I was surprised on Friday to discover that NSClient++, which collects private information from Windows PCs for Nagios, is essentially useless. You can already install a free SNMP service that can provide any information you might need to know about a machine. The Nagios author claimed that SNMP was 'anything but simple', but it seems that he just didn't consider the possibility of integrating it into Nagios at an early stage. Now he has support for SNMP traps, whatever they are. But he doesn't need NSClient++ – it's redundant. What a waste of time for me to write my own service to supplant NSClient++ for the dos monitoring! I feel deflated but I need to have something working soon, and the good news is that writing an SNMP client in Java should be easy.

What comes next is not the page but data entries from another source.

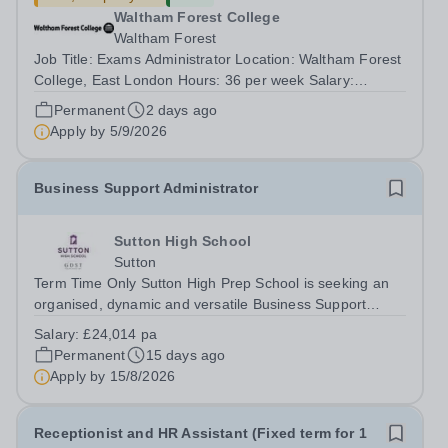
Waltham Forest College
Waltham Forest
Job Title: Exams Administrator Location: Waltham Forest
College, East London Hours: 36 per week Salary:
£29,002 per annum Contract Type: Permanent Waltham
Permanent
2 days ago
Forest College has been rated ‘Outstanding’ by Ofsted
Apply by
5/9/2026
following its most recent inspection...
Business Support Administrator
Sutton High School
Sutton
Term Time Only Sutton High Prep School is seeking an
organised, dynamic and versatile Business Support
Administrator to play a key role in the smooth and
Salary:
£24,014 pa
effective day-to-day running of the school. Providing
Permanent
15 days ago
high-quality administrative and...
Apply by
15/8/2026
Receptionist and HR Assistant (Fixed term for 1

Strange how I was hired to write C code with no mention of Java but I am finding it difficult to justify the writing of any C code :). It seems that all the necessary C parts are already written. If they had hired someone else with just C skills they would be washed up now. Luckily I know quite a lot about Java.

JetSpeed 2

The possibility exists for porting the dosTF application to Jetspeed 2. It would be a neat container for dosTF because it would allow me to create and configure the layout of multiple instances of the one portlet, say the public monitoring portlet, with the graphical interface. The users could even do that. The alternative is to develop a usable interface by response with users. I kinda prefer leaving it to them. The scenario file could also be rewritten as another portlet. Then the whole application could be a collection of custom portlets, which is what I had in mind at the start but didn't have the infrastructure for. I also get login and customisation of the interface appearance for free.